* _GIVEN REQUEST_
Reproduce verbatim the portion of the records that opens with the line containing "scientific name: Dioscorea bulbifera" and closes with the line containing "common name: Yellow horned-poppy", including both of those lines.

* _MATERIAL FOR THIS EXERCISE_
....................

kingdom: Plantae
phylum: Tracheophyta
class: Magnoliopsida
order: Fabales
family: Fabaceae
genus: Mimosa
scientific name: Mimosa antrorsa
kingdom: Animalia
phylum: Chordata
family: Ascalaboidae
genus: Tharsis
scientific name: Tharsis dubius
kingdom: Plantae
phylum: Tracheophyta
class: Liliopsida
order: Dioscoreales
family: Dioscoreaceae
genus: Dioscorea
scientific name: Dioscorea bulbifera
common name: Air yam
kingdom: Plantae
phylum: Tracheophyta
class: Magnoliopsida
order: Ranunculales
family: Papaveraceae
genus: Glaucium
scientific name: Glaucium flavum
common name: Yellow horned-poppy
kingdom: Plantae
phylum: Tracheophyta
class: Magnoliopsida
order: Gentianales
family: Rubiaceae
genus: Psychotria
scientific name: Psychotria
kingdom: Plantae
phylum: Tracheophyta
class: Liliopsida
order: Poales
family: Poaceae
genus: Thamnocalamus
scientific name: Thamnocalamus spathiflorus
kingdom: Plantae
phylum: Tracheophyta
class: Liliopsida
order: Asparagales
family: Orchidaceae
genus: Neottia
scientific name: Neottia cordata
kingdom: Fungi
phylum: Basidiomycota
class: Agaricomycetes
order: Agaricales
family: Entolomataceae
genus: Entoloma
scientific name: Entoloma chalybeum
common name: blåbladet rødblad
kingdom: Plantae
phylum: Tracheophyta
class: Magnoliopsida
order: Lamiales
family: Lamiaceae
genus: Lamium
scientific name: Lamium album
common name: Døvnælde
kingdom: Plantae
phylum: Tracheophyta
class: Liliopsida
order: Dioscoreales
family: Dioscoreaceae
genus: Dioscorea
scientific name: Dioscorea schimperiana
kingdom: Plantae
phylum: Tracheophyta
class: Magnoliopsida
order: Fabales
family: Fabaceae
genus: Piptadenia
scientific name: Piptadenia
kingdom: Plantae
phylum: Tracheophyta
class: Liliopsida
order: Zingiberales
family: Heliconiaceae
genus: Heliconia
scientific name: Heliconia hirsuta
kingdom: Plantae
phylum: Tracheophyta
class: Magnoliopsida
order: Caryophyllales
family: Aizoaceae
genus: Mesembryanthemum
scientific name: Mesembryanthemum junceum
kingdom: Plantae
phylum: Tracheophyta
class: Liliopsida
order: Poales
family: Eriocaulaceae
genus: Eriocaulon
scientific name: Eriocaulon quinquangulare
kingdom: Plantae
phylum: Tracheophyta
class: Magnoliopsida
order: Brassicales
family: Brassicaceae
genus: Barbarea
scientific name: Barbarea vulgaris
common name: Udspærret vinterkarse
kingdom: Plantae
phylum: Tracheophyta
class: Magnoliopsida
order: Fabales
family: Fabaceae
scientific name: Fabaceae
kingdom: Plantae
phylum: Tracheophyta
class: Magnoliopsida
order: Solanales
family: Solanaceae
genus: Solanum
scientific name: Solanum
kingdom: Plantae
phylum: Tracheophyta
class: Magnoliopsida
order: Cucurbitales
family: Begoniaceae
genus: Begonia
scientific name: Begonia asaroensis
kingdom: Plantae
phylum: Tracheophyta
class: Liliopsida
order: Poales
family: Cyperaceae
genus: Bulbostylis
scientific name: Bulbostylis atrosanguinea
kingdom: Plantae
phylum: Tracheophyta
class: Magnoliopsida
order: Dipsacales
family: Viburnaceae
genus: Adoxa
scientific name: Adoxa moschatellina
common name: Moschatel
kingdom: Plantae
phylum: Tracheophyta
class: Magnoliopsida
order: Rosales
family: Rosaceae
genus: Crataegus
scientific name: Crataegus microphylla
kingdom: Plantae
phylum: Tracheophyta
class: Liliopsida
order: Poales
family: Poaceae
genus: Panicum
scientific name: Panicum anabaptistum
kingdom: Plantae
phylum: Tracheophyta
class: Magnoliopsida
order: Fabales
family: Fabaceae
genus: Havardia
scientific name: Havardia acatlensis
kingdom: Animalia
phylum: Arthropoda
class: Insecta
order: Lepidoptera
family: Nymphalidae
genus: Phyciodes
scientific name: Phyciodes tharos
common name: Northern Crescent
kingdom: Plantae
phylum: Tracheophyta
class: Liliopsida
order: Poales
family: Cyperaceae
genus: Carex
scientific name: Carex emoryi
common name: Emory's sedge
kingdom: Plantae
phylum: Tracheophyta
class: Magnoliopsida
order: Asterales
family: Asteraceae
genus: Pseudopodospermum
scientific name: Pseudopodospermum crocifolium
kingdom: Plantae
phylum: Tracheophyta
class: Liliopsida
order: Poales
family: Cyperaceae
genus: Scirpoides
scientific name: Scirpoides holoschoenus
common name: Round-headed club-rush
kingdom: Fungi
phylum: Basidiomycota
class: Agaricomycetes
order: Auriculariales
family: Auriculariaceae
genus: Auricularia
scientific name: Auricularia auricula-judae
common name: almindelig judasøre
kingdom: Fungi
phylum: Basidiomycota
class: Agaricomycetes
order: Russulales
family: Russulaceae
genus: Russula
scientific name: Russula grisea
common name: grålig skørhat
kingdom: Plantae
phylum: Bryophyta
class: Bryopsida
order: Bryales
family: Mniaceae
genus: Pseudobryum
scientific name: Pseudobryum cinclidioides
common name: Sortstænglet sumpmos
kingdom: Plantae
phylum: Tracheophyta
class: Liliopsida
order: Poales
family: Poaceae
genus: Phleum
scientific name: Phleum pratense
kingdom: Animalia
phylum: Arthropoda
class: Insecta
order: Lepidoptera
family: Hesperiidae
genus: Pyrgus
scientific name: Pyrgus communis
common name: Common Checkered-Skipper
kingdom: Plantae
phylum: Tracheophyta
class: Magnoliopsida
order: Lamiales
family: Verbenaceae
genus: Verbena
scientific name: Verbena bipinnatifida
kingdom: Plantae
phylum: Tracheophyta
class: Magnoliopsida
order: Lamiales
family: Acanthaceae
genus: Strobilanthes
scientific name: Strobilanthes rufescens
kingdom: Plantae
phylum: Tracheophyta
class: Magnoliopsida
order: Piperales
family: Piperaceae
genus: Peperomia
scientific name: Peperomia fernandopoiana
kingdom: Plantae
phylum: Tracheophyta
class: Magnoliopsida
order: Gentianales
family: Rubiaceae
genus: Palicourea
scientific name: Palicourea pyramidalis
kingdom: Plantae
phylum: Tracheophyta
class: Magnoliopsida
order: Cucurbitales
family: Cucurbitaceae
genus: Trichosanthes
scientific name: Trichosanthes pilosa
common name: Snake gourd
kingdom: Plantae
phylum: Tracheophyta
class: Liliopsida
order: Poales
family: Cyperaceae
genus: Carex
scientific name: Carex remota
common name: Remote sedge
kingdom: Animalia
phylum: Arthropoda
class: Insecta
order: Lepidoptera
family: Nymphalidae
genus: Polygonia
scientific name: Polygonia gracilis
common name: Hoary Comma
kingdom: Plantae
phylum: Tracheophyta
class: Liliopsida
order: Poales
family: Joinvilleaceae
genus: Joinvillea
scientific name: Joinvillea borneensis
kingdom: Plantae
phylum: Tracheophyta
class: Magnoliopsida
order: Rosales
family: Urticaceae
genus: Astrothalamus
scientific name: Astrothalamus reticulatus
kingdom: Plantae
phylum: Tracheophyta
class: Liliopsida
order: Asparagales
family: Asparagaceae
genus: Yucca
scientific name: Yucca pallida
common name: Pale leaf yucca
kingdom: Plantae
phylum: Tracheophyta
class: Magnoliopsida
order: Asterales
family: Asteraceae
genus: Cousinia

....................

* _RESULT OF THIS EXERCISE_
scientific name: Dioscorea bulbifera
common name: Air yam
kingdom: Plantae
phylum: Tracheophyta
class: Magnoliopsida
order: Ranunculales
family: Papaveraceae
genus: Glaucium
scientific name: Glaucium flavum
common name: Yellow horned-poppy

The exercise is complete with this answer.